Türkiye Büyük Millet Meclisi'nde (TBMM) görüşülen 20 maddelik İklim Değişikliği Kanun Teklifi'nin ilk 4 maddesi kabul edildi. AK Parti tarafından hazırlanan ve Meclis Genel Kurulu'na sunulan bu teklif, "yeşil büyüme vizyonu" ve "net sıfır emisyon hedefi" doğrultusunda iklim değişikliğiyle mücadeleyi amaçlıyor. Ancak, teklifin içeriği ve yarattığı endişeler kamuoyunda geniş bir tartışma başlatmış durumda. Peki, bu yasa gerçekten çözüm mü, yoksa yeni sorunlara mı yol açacak?
İklim Yasası Ne Getiriyor?
İklim Değişikliği Kanunu, Türkiye'nin iklim değişikliğiyle mücadeledeki yol haritasını belirlemeyi hedefliyor. Kanun, özellikle şu alanlarda önemli değişiklikler öngörüyor:
- Enerji Üretimi: Fosil yakıtlara olan bağımlılığı azaltarak, yenilenebilir enerji kaynaklarına yönelimi teşvik etmeyi amaçlıyor.
- Sanayi: Sanayi kuruluşlarının emisyonlarını azaltmaları için çeşitli teşvikler ve düzenlemeler getiriyor.
- Ulaşım: Elektrikli araç kullanımını teşvik ederek, ulaşım sektöründeki karbon ayak izini düşürmeyi hedefliyor.
- Binalar: Enerji verimli binaların sayısını artırmak için yeni standartlar getiriyor.
Ancak, eleştirmenler yasanın yeterince bağlayıcı olmadığını ve somut hedefler içermediğini savunuyor. Özellikle, "yeşil büyüme vizyonu" adı altında çevresel tahribatın devam edebileceği endişesi dile getiriliyor.
Uzmanlar Ne Diyor?
İklim Değişikliği Kanunu'na ilişkin uzman görüşleri oldukça çeşitli. Bazı uzmanlar, yasanın iklim değişikliğiyle mücadelede önemli bir adım olduğunu savunurken, bazıları ise yasanın yetersiz ve hatta yanıltıcı olduğunu düşünüyor.
Prof. Dr. Ayşe Yılmaz: "Bu yasa, Türkiye'nin iklim değişikliğiyle mücadeledeki niyetini göstermesi açısından önemli. Ancak, yasanın uygulanabilir ve denetlenebilir olması gerekiyor. Aksi takdirde, sadece kağıt üzerinde kalır."
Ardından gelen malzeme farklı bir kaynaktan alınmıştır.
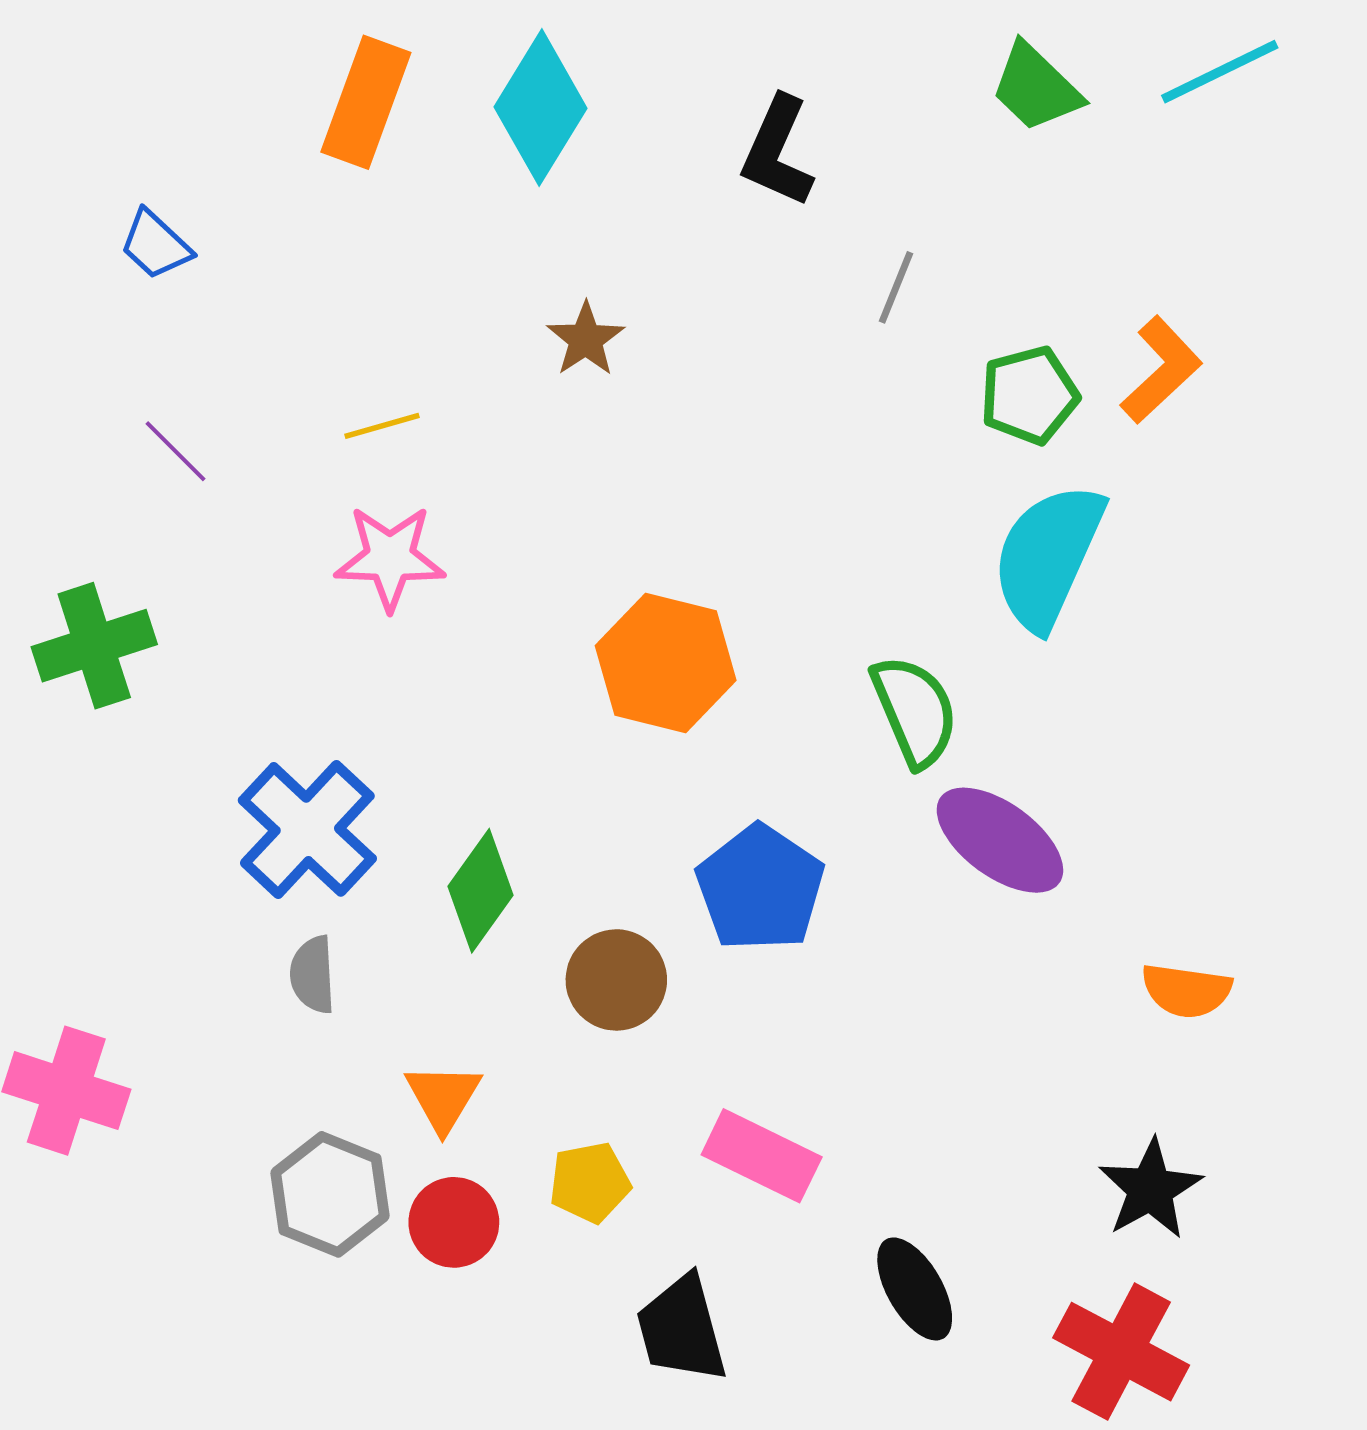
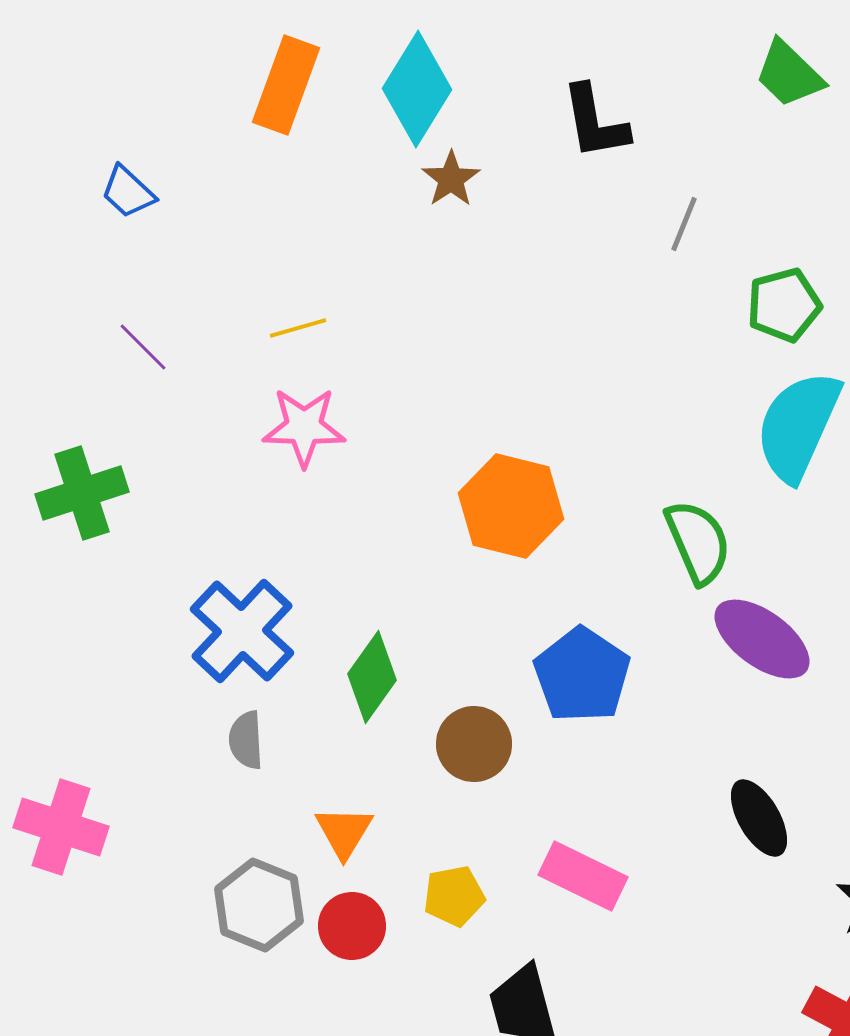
black L-shape: (778, 152) -> (595, 122), turned -34
brown star: (586, 339) -> (451, 179), moved
black ellipse: (915, 1289) -> (759, 818), moved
Dr. Mehmet Demir: "Yasa, 'yeşil büyüme' adı altında çevresel tahribatı meşrulaştırabilir. Asıl mesele, tüketim alışkanlıklarımızı değiştirmek ve sürdürülebilir bir yaşam tarzını benimsemek."
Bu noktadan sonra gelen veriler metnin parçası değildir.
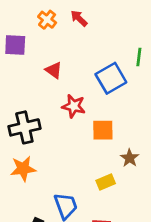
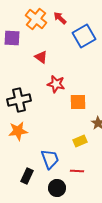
orange cross: (47, 20) -> (36, 19), size x1.5
blue square: (111, 78) -> (84, 36), moved

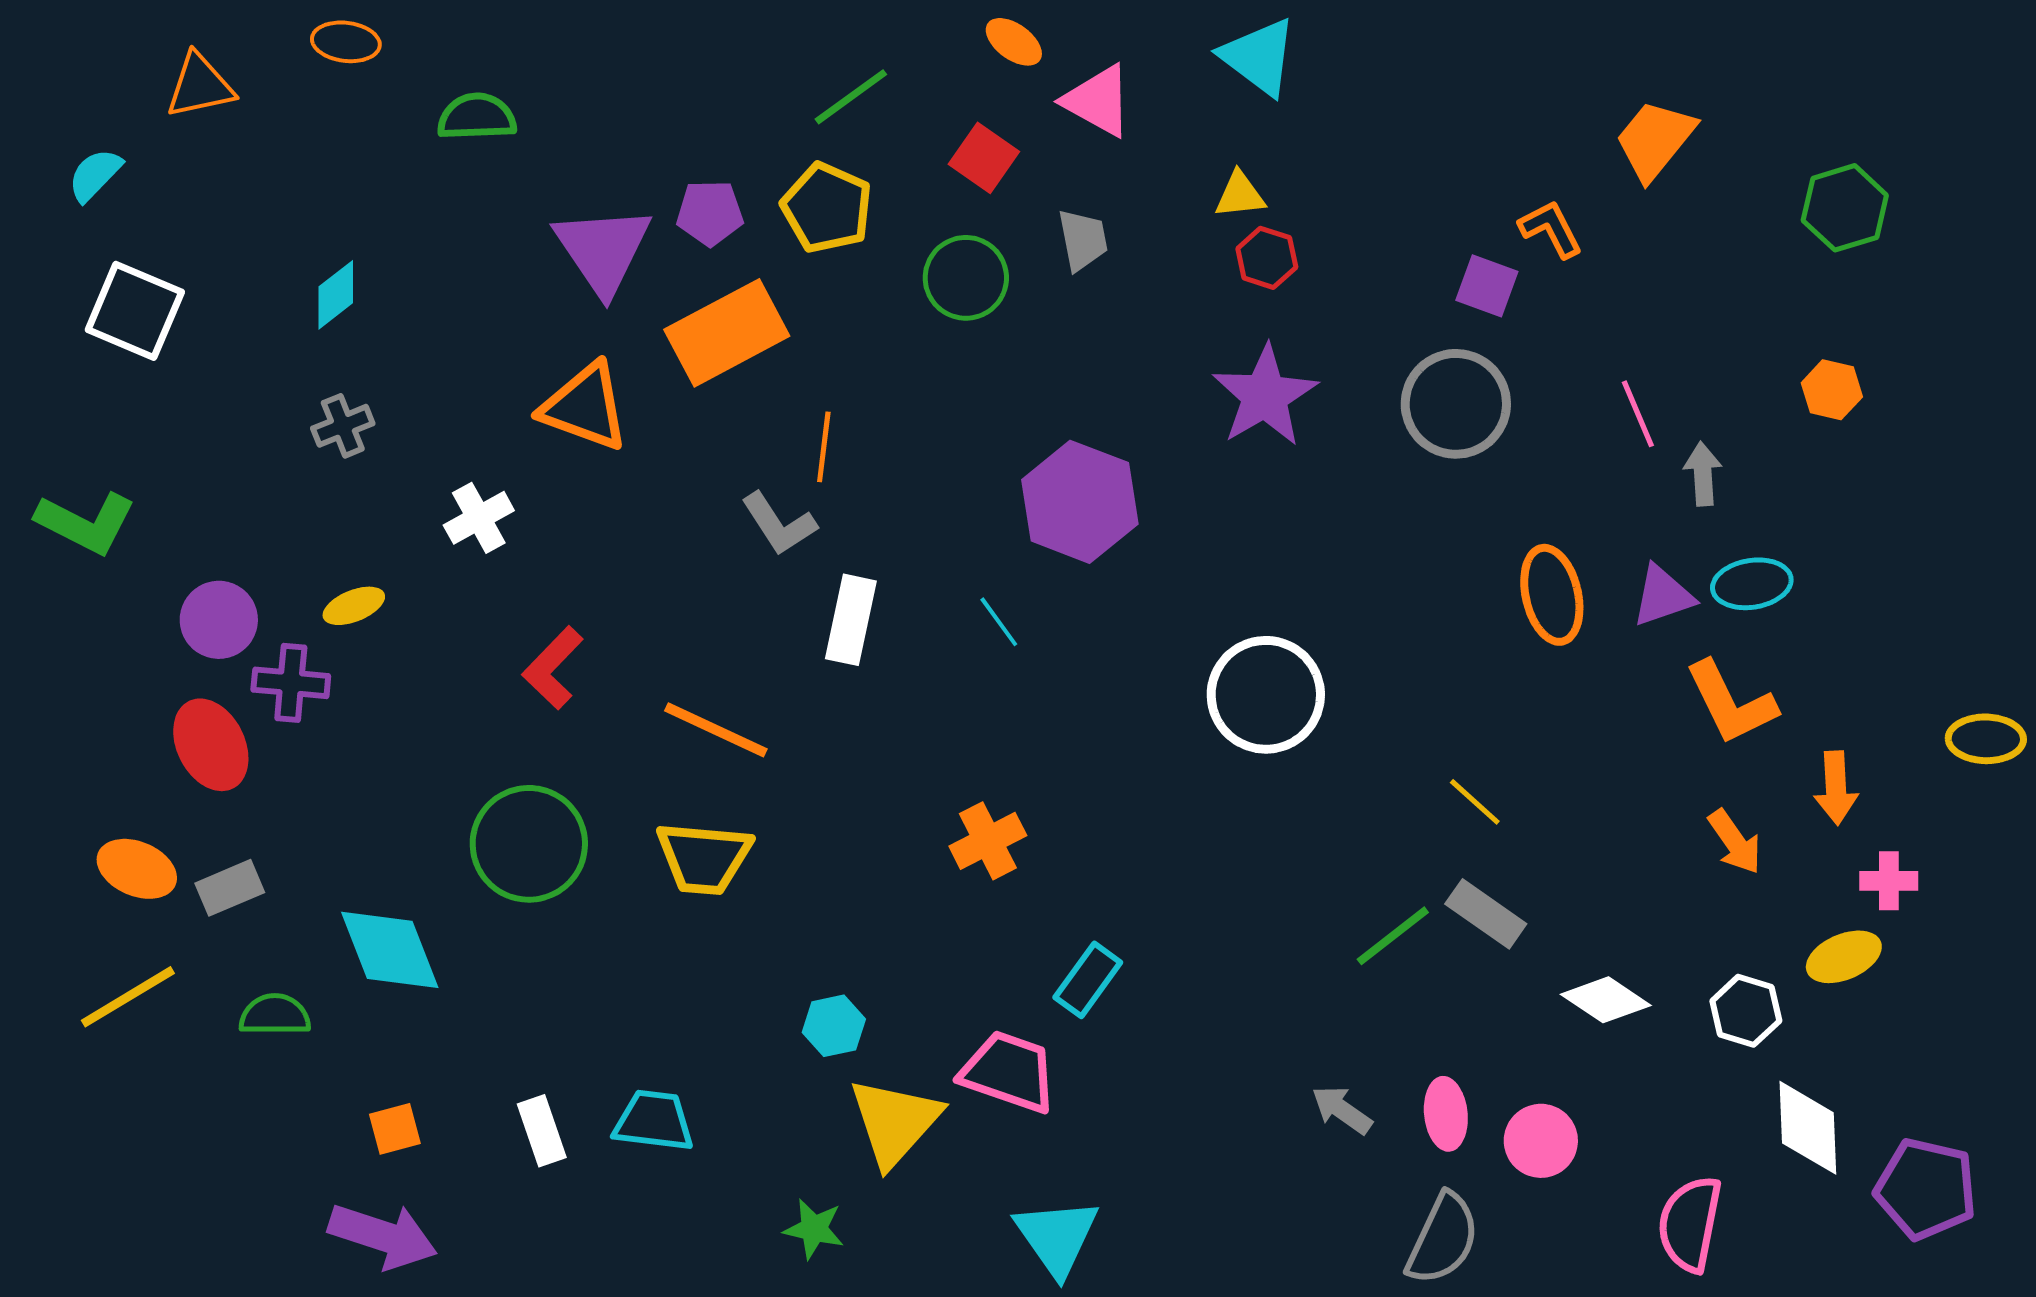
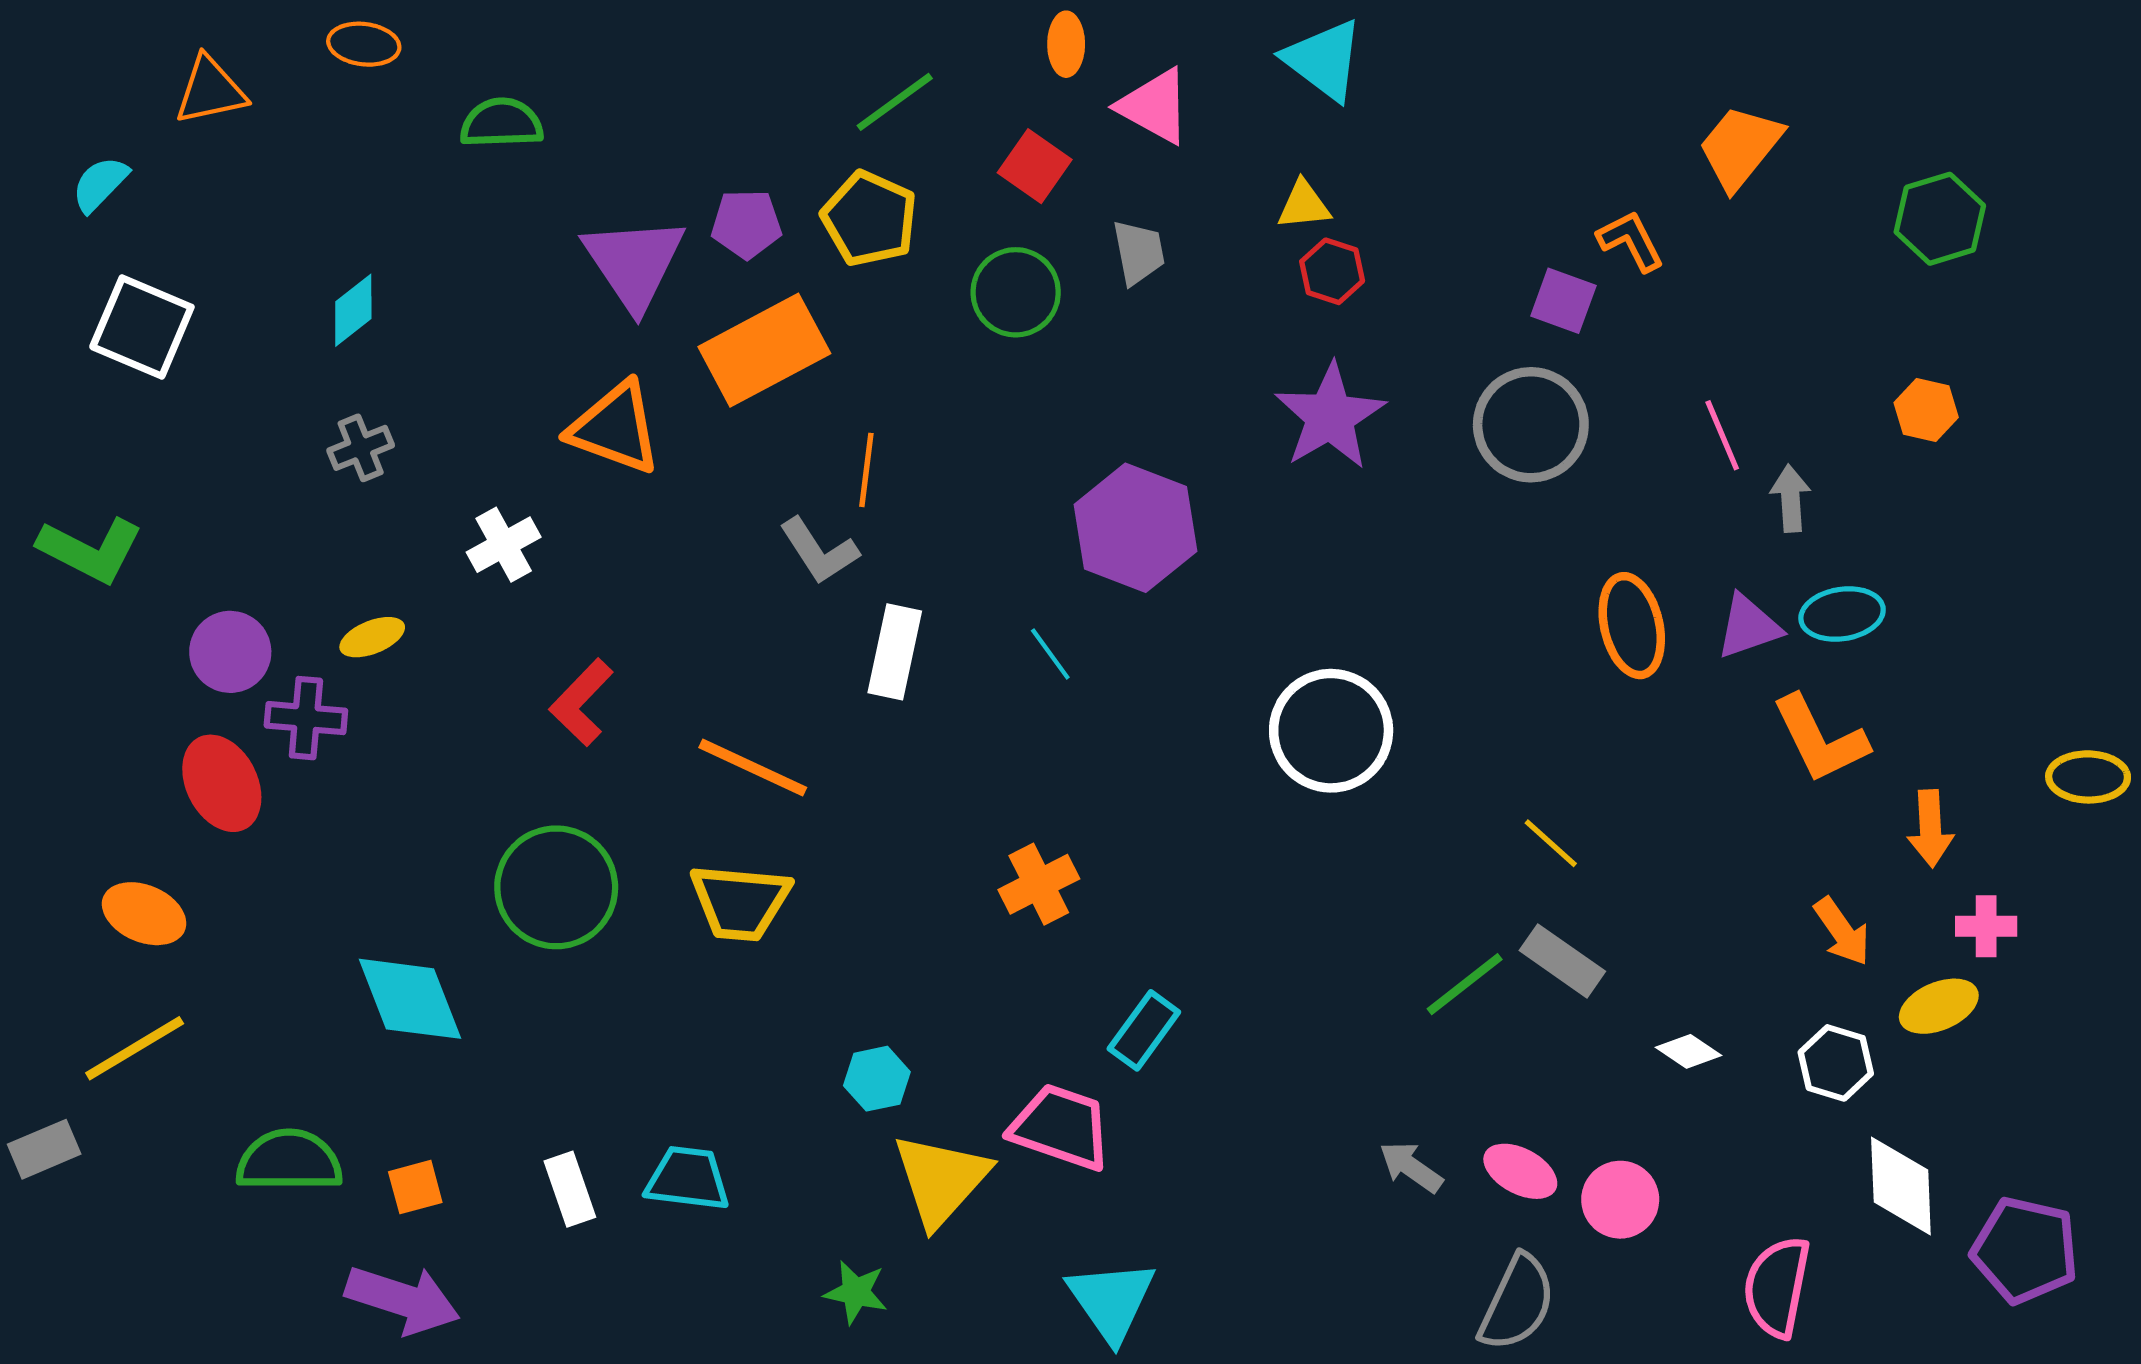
orange ellipse: (1014, 42) -> (1066, 44), turned 54
orange arrow: (1735, 842) -> (1842, 932), moved
gray rectangle: (230, 888) -> (44, 1149), moved
white diamond: (1606, 1000) -> (1689, 1051), size x0.7
green semicircle: (275, 1015) -> (289, 1161), moved, size x1.4
pink ellipse: (1446, 1114) -> (1520, 1171), turned -56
Uzmanlar, yasanın daha şeffaf ve katılımcı bir şekilde hazırlanması gerektiğini vurguluyor. Ayrıca, yasanın uygulanması sürecinde sivil toplum kuruluşlarının ve bilim insanlarının görüşlerinin dikkate alınması gerektiğinin altını çiziyorlar.
Endişeler Neler?
İklim Değişikliği Kanunu'na ilişkin en büyük endişeler şunlar:
- Yasanın yeterince bağlayıcı olmaması ve somut hedefler içermemesi.
- "Yeşil büyüme" adı altında çevresel tahribatın devam edebileceği endişesi.
- Yasanın uygulanması sürecinde şeffaflık ve katılımcılığın sağlanmaması.
- Yasanın, iklim değişikliğinin etkilerini en çok hisseden kesimlerin (çiftçiler, düşük gelirli vatandaşlar vb.) ihtiyaçlarını yeterince dikkate almaması.
İklim Değişikliği Kanunu, Türkiye'nin iklim değişikliğiyle mücadeledeki önemli bir dönüm noktası olabilir. Ancak, yasanın başarılı olabilmesi için, tüm paydaşların katılımıyla hazırlanması, uygulanabilir ve denetlenebilir olması gerekiyor. Aksi takdirde, bu yasa sadece bir "çevre dostu" imajı yaratmaktan öteye gidemeyecektir. İklim değişikliğinin etkilerini en aza indirmek ve gelecek nesillere yaşanabilir bir dünya bırakmak için, daha cesur ve kararlı adımlar atmamız gerekiyor.